The Nice Guys is a violent comedy from writer-director Shane Black (Lethal Weapon, Iron Man 3). It stars Ryan Gosling as a hapless private investigator who's obliged to work with a thumb-breaker (Russell Crowe) to find a missing girl in '70s L.A. The trailer is hilarious. That film debuts May 20.

After three big-budget family films duke it out over Memorial Day weekend, the wizards of Pixar rise on June 17 to rule the summer. Their superweapon this year is Finding Dory, the sequel to 2003's instant classic Finding Nemo. That film made close to a billion dollars. This amnesiac adventure should do just fine.

Roald Dahl has been dead for a quarter of a century, but his work and tone still dominate children's cinema. Pair his classic The BFG, a study in supersize bullying, with Steven Spielberg, the demigod who all but invented summer blockbusters, and you have a recipe for magic over Fourth of July weekend.

Ask an animal lover which movie he or she most eagerly awaits. The answer is likely to be The Secret Life of Pets (July 8), computer-crafted by Illumination Entertainment, home of Gru and his Minions. Illumination's gift for physical comedy is on full display, while Louis C.K. and Kevin Hart rock the voice-over microphone.

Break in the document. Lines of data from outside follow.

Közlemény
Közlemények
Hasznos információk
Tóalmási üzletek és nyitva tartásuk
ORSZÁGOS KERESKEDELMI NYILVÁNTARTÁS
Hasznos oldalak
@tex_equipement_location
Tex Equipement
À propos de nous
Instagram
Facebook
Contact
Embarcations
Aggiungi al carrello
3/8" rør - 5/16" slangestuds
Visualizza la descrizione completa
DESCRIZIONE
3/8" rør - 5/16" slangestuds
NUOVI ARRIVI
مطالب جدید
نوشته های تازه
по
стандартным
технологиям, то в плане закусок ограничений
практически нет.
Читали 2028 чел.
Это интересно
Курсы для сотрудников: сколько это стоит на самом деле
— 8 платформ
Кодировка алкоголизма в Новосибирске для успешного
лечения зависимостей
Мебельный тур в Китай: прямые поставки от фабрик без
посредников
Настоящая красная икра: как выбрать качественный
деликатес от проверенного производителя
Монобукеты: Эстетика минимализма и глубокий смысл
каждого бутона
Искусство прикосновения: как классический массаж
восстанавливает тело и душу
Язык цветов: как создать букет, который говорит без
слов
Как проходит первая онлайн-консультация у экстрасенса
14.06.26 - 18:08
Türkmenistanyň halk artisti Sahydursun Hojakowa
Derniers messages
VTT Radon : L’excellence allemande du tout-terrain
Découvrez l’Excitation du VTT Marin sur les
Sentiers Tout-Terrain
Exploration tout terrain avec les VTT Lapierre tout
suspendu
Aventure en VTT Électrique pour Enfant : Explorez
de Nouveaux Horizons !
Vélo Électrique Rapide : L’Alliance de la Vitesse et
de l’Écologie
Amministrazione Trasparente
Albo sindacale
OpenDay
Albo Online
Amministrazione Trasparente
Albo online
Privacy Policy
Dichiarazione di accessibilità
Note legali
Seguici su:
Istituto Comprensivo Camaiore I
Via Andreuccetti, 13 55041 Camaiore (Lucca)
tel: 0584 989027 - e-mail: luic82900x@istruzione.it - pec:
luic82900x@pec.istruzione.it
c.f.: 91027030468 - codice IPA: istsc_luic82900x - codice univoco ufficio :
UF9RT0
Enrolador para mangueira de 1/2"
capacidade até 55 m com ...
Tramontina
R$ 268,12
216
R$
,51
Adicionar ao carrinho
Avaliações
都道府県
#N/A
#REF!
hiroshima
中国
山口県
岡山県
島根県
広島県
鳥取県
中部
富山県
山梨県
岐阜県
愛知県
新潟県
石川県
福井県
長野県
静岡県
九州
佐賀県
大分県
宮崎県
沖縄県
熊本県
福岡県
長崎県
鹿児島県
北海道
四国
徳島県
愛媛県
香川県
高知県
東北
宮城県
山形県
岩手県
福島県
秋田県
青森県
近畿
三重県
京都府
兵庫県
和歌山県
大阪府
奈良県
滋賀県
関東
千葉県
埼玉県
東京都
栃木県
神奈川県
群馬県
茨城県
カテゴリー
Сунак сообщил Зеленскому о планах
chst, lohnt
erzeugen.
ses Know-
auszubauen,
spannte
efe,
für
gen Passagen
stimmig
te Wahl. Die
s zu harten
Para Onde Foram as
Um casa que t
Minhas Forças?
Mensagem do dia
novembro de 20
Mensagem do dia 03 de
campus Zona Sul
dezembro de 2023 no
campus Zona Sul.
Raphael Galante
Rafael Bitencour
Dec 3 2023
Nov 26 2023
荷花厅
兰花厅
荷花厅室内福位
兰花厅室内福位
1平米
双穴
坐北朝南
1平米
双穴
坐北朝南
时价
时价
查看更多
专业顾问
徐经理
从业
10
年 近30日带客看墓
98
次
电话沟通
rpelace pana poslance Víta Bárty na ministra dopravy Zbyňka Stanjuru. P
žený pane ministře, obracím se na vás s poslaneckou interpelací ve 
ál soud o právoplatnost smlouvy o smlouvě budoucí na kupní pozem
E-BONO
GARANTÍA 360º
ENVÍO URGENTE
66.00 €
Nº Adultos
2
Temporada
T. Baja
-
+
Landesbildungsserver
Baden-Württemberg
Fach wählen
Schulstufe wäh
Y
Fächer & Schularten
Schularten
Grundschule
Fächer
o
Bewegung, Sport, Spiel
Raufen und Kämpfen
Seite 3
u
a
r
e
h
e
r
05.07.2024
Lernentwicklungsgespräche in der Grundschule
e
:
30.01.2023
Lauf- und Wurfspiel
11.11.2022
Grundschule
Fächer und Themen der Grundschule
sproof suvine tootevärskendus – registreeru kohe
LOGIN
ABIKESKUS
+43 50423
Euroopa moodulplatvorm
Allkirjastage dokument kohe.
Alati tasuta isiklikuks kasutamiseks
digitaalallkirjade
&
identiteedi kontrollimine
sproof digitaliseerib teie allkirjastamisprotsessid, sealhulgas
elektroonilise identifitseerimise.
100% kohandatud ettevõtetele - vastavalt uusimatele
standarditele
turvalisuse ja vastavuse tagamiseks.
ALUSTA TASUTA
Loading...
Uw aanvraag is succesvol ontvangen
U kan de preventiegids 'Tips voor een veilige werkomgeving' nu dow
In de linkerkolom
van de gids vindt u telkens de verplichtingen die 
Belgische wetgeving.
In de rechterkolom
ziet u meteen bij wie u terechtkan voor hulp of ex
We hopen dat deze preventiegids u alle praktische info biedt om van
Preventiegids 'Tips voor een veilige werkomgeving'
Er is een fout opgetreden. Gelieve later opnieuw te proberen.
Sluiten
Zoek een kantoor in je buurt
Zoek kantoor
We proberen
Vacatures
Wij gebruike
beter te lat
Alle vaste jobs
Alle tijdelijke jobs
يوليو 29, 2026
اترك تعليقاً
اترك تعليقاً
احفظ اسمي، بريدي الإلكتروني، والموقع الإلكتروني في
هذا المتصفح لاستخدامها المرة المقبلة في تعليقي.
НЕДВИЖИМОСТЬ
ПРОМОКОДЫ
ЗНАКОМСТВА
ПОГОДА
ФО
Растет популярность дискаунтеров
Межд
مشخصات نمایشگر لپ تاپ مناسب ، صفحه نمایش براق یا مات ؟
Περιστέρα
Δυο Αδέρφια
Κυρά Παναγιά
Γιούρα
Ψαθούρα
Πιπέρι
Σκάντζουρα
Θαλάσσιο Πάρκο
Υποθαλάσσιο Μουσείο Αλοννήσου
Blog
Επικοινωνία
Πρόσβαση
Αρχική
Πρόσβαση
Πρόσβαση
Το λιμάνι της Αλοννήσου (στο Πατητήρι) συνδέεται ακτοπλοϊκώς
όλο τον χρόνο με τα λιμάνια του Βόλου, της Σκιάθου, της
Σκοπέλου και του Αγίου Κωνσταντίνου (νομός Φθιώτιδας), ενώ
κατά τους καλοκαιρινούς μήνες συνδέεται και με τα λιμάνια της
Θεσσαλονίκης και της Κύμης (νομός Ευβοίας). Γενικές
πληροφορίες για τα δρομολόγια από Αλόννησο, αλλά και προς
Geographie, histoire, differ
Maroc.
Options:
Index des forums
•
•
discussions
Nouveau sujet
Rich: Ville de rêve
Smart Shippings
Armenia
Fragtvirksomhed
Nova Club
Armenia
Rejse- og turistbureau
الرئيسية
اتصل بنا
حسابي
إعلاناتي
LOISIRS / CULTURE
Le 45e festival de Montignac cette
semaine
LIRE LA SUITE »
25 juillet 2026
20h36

Online crybabies oozed from the woodwork to manwhine about Paul Feig's distaff update of Ghostbusters (July 15). That's embarrassing. Feig's take on the franchise stars four of the funniest performers in the English-speaking world. He's the genius who gave us Freaks and Geeks, Bridesmaids and Spy. So when someone asks you if Paul Feig is a comedy god, you say, "Yes!"

If adventure has a name in the 21st century, it must be Jason Bourne. Under the shaky-cam aegis of unimpeachable director Paul Greengrass (United 93), Matt Damon tears up Athens and the Las Vegas strip July 29. If Greengrass' prior episodes are any indication, the chase scenes alone will be worth the price of admission.

The Founder (Aug. 5) stars Michael Keaton as Ray Kroc, the traveling salesman who bought the Golden Arches out from under brothers Dick and Mac McDonald. Expect a razor-sharp script by Robert Siegel.

Comic book junkies are slobbering for Suicide Squad (also Aug. 5), in which Harley Quinn and the Joker somewhat-unite with a lineup of lesser DC villains. Their mission: unknown. Their major malfunctions: antisocial and borderline personality disorders. Their standout performance: Jared Leto, going full Method guano-psychotic as the Clown Prince of Crime.

For our 10th pick, we considered several high-budget spectacles saddled with dubious writing credits and/or troubled production histories:  Alice Through the Looking Glass, Independence Day 2: Resurgence, Star Trek Beyond, Warcraft, and X-Men: Apocalypse. We settled on Ben-Hur (Aug. 19), the remake of a not-so-great epic best remembered for one killer chariot race. Now imagine Ben-Hur slathered with CGI! Clearly Timur Bekmambatov did. He's the Kazakh maniac who gave us Night Watch, Wanted, and other effects-driven popcorn flicks that look rather better than they are. If that isn't your cup of Coca-Cola, try War Dogs, a dramedy about first-time arms dealers, that weekend.